■ **Requirement 1**
Copy the black hole article from "Despite the fact" to "of quantum physics.".
■ **Requirement 2**
In the black hole article, which journal published the study on Dec. 28?
■ **Requirement 3**
Summarize the black hole article in two sentences.

The study aims to put an end to the controversy around Stephen Hawking’s famous information paradox, which was sparked by Hawking’s conclusion that any data that enters a black hole can never come back.

Despite the fact that this conclusion was consistent with the principles of thermodynamics, it was at odds with the fundamental laws of quantum physics.

“What we found from string theory is that all the mass of a black hole is not getting sucked in to the center,” says professor Samir Mathur, lead author of the study. “The black hole tries to squeeze things to a point, but then the particles get stretched into these strings, and the strings start to stretch and expand and it becomes this fuzzball that expands to fill up the entirety of the black hole.”

The study, which was published Dec. 28 in the Turkish Journal of Physics, discovered that string theory very probably does contain the solution to Hawking’s paradox, as the paper’s authors originally believed.

It was proven through mathematical proof that Hawking’s fuzzball theory is still the most plausible answer to Hawking’s information conundrum, according to the physicists.

The researchers also published an editorial in the International Journal of Modern Physics in December that explained how their discovery could help address long-standing cosmological mysteries.

Mathur released a paper in 2004 in which he hypothesized that black holes were like very big, extremely messy balls of yarn — “fuzzballs” that grow larger and messier as additional objects are dragged into them.

“The bigger the black hole, the more energy that goes in, and the bigger the fuzzball becomes,” Mathur added.

The 2004 study discovered that string theory, the physics theory that argues that all particles in the universe are comprised of microscopic vibrating strings, could be the solution to Hawking’s paradox. There is no puzzle when using this fuzzball shape because the hole radiates like any other normal body, and there is no hole.

According to Mathur, when his 2004 study and other, similar works were published “many people thought the problem was solved. But, he further added, “in fact, a section of people in the string theory community itself thought they would look for a different solution to Hawking’s information paradox. They were bothered that, in physical terms, the whole structure of the black hole had changed.”

Recent studies have sought to reconcile Hawking’s results with the traditional view of the black hole, which depicts the black hole as an “empty space with all of its mass in the center.” One theory, known as the wormhole paradigm, proposed that black holes could be one end of a bridge in the space-time continuum, with anything that entered a black hole appearing on the other end of the bridge — the other end of the wormhole — in a different location in space and time than it did when it entered.

However, some low-energy radiation must escape from the black hole’s edges in order for the wormhole theory to work.

This recent study proved a theorem — the “effective small corrections theorem” — demonstrating that if that happened, black holes would not appear to radiate in the manner they do now.

The researchers also looked at the physical properties of black holes, such as topology change in quantum gravity, in order to establish whether or not the wormhole paradigm would be successful.

“In each of the versions that have been proposed for the wormhole approach, we found that the physics was not consistent,” Mathur added. “The wormhole paradigm tries to argue that, in some way, you could still think of the black hole as being effectively empty with all the mass in the center. And the theorems we prove show that such a picture of the hole is not a possibility.”

■ **Entries shown**
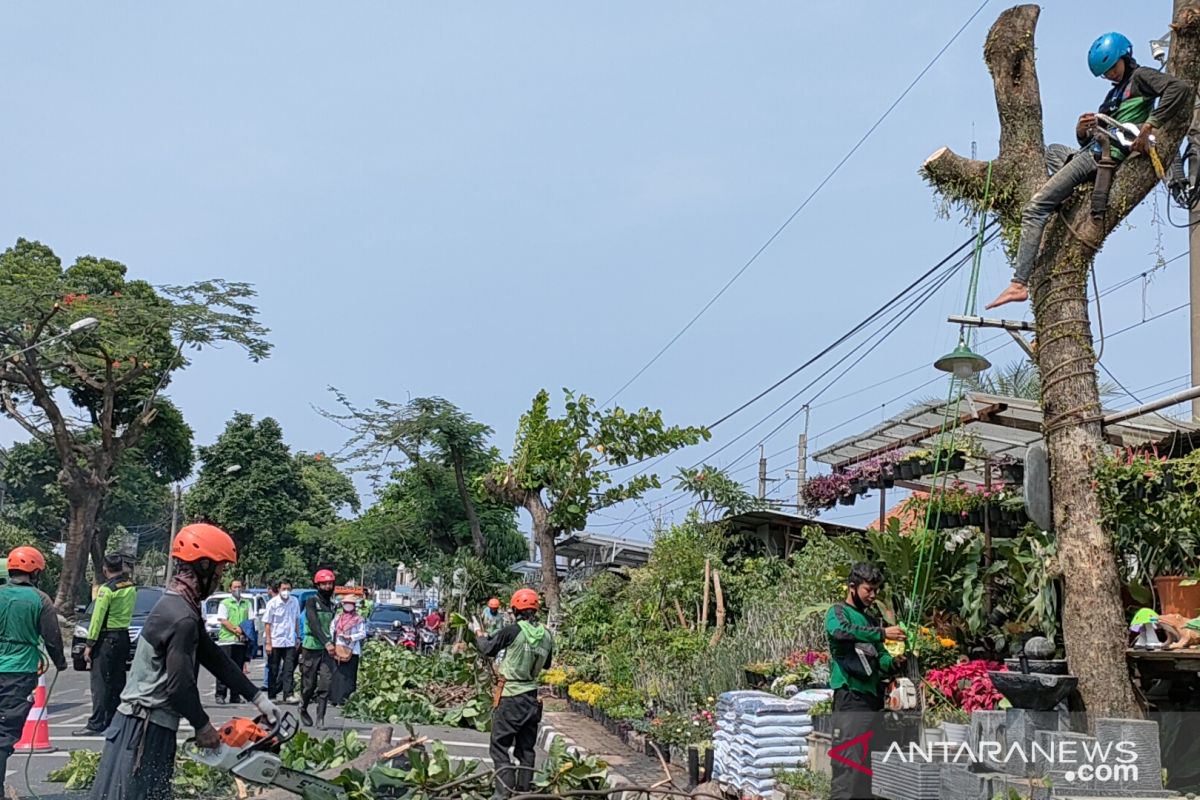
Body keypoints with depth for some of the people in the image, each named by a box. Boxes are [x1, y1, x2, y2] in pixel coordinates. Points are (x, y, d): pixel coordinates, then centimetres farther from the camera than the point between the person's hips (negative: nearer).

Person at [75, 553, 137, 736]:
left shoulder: (107, 589, -13)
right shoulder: (131, 587, 7)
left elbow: (98, 618, -14)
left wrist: (90, 644, -11)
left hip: (107, 638, -7)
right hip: (124, 637, 7)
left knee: (100, 682, -6)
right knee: (117, 682, 12)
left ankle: (96, 724, -7)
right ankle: (114, 720, 17)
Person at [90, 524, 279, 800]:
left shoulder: (180, 606, 11)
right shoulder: (182, 617, -21)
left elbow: (214, 657, 15)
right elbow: (180, 684, -20)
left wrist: (258, 697, 14)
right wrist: (202, 726, -4)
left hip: (151, 726, 10)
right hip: (143, 728, -10)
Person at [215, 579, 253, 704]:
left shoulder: (247, 603, 17)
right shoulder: (224, 603, 6)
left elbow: (251, 621, 12)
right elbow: (223, 621, -4)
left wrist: (244, 631, -7)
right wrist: (236, 630, -15)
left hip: (242, 642, 4)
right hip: (226, 640, -4)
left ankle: (235, 696, 10)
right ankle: (220, 695, -4)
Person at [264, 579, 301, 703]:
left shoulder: (294, 602, 4)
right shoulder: (272, 603, -6)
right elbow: (267, 623, -6)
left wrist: (298, 637, 10)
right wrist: (268, 643, -10)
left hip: (290, 642, 2)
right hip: (275, 642, -2)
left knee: (289, 669, -5)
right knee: (273, 670, 6)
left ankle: (288, 694, -6)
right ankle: (271, 695, 15)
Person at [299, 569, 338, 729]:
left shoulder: (333, 605, 13)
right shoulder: (312, 602, -4)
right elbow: (314, 624, -16)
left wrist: (332, 643, 7)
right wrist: (326, 643, -26)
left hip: (327, 649, 4)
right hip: (312, 647, -4)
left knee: (326, 683, -8)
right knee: (309, 683, 4)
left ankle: (320, 718, -7)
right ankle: (303, 708, 31)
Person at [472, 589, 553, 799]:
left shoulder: (513, 630, -14)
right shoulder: (547, 635, 1)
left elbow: (488, 649, 0)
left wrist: (480, 636, 19)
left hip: (511, 697, -5)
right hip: (532, 699, 5)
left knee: (500, 746, 1)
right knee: (526, 748, 14)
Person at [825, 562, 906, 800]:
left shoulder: (872, 616, 19)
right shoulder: (837, 612, -2)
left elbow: (879, 656, 17)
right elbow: (841, 631, -25)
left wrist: (892, 662, -5)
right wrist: (882, 633, -28)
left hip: (874, 698, 7)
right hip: (850, 699, -7)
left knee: (872, 763, 9)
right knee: (848, 761, -10)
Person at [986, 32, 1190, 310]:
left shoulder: (1139, 76, 2)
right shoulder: (1115, 93, 28)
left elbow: (1178, 86, -19)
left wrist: (1147, 127, -27)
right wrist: (1082, 131, 1)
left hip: (1103, 156, -10)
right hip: (1092, 152, 10)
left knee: (1035, 209, -16)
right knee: (1051, 150, 41)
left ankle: (1019, 284, -23)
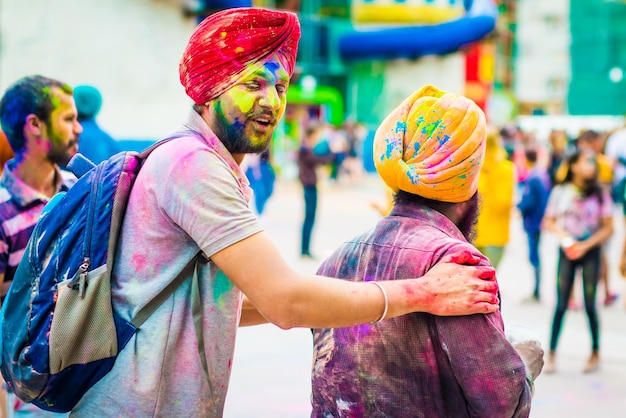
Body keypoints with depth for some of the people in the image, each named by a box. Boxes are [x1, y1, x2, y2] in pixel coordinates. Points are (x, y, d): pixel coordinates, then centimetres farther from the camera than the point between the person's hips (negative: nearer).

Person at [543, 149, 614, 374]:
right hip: (566, 251, 1)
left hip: (590, 252, 0)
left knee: (589, 304, 2)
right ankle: (552, 353, 6)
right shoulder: (560, 191, 1)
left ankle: (595, 352, 17)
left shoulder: (600, 194, -1)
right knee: (561, 304, -1)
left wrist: (586, 245, -12)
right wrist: (563, 235, -13)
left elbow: (608, 227, -1)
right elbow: (548, 222, 6)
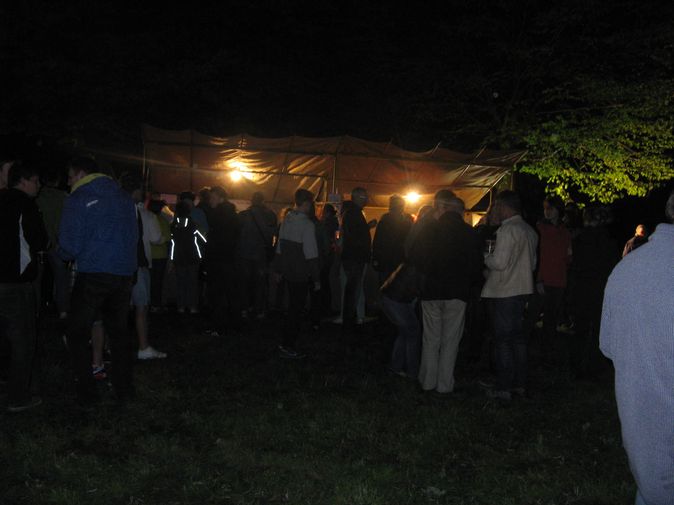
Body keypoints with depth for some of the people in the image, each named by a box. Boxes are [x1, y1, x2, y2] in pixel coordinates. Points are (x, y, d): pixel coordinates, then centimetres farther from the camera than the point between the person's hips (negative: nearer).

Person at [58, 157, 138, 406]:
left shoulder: (78, 199, -5)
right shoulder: (122, 196, 12)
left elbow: (70, 246, -9)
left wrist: (63, 254, 12)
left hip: (93, 274, -5)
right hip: (125, 273, 6)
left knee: (78, 333, 8)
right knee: (119, 330, 16)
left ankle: (86, 392, 6)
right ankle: (124, 387, 18)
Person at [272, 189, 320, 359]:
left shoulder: (287, 219, 6)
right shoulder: (307, 224, -16)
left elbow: (280, 246, 11)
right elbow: (311, 254, -17)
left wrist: (278, 269, 18)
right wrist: (316, 279, -12)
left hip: (288, 270, 8)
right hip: (300, 273, -7)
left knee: (294, 306, 19)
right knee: (296, 308, 2)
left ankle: (288, 343, 26)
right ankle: (287, 346, 7)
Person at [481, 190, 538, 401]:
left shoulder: (507, 230, -17)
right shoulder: (529, 231, 12)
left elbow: (498, 263, -22)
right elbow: (532, 263, 19)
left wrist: (485, 257, -3)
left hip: (502, 292, -9)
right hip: (522, 290, 9)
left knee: (503, 339, -2)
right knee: (518, 336, 15)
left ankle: (504, 387, 2)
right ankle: (520, 383, 22)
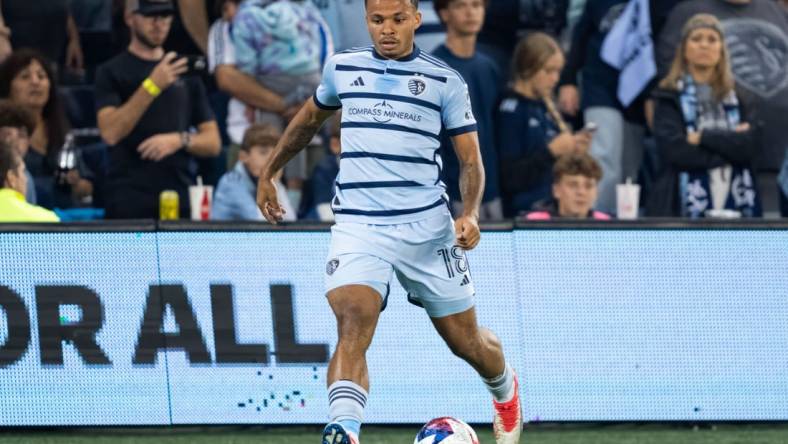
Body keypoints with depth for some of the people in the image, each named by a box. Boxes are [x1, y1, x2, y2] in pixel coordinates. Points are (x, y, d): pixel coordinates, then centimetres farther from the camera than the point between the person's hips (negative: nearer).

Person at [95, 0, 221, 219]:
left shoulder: (185, 72, 16)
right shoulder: (111, 72, 5)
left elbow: (212, 143, 14)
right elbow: (110, 133, -12)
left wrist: (179, 140, -7)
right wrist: (152, 86, -18)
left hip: (181, 201, 3)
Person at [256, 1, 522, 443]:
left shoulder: (445, 81, 2)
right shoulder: (342, 68, 9)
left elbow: (471, 160, 2)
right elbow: (311, 117, 29)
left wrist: (471, 213, -15)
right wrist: (269, 172, 33)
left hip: (426, 227, 0)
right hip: (358, 226, 0)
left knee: (466, 342, 12)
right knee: (353, 327, -26)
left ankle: (505, 389, 47)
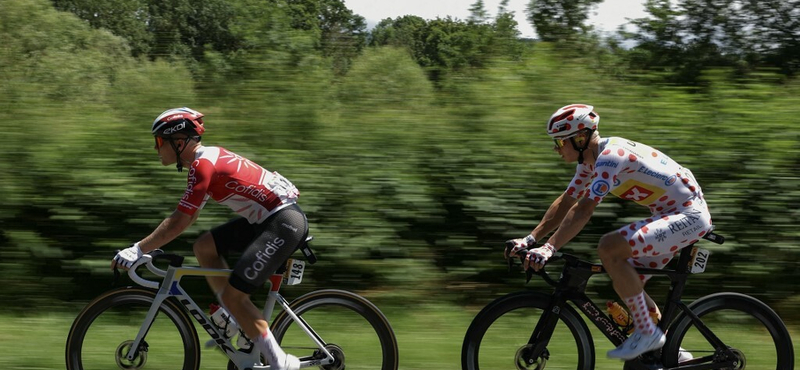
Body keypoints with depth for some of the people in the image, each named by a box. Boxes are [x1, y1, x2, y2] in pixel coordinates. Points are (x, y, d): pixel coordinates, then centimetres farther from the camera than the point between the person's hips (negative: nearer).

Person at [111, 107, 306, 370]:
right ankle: (236, 321, 14)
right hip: (265, 218, 10)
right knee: (204, 247, 9)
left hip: (284, 222, -10)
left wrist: (138, 250, -14)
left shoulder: (203, 165, -16)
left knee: (232, 295, -8)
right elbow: (186, 216, 19)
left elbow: (179, 222, -19)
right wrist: (146, 246, 16)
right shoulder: (207, 157, 13)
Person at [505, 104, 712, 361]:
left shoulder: (610, 157, -22)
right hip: (671, 214, 10)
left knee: (609, 248, -25)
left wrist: (549, 248, -35)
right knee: (626, 285, 9)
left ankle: (647, 332, -14)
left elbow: (583, 210, -31)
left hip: (689, 217, -10)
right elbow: (566, 202, 10)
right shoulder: (590, 160, 7)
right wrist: (530, 239, 2)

■ **Solution 1**
Despite the fact that this conclusion was consistent with the principles of thermodynamics, it was at odds with the fundamental laws of quantum physics.

■ **Solution 2**
The Turkish Journal of Physics.

■ **Solution 3**
A study led by Samir Mathur concludes that string theory very probably solves Hawking's information paradox, which holds that information entering a black hole can never come back. In this view, the black hole's mass is stretched into strings forming a "fuzzball" that fills the whole hole, while the rival wormhole paradigm, which keeps the hole empty with all its mass in the center, proved physically inconsistent in every proposed version.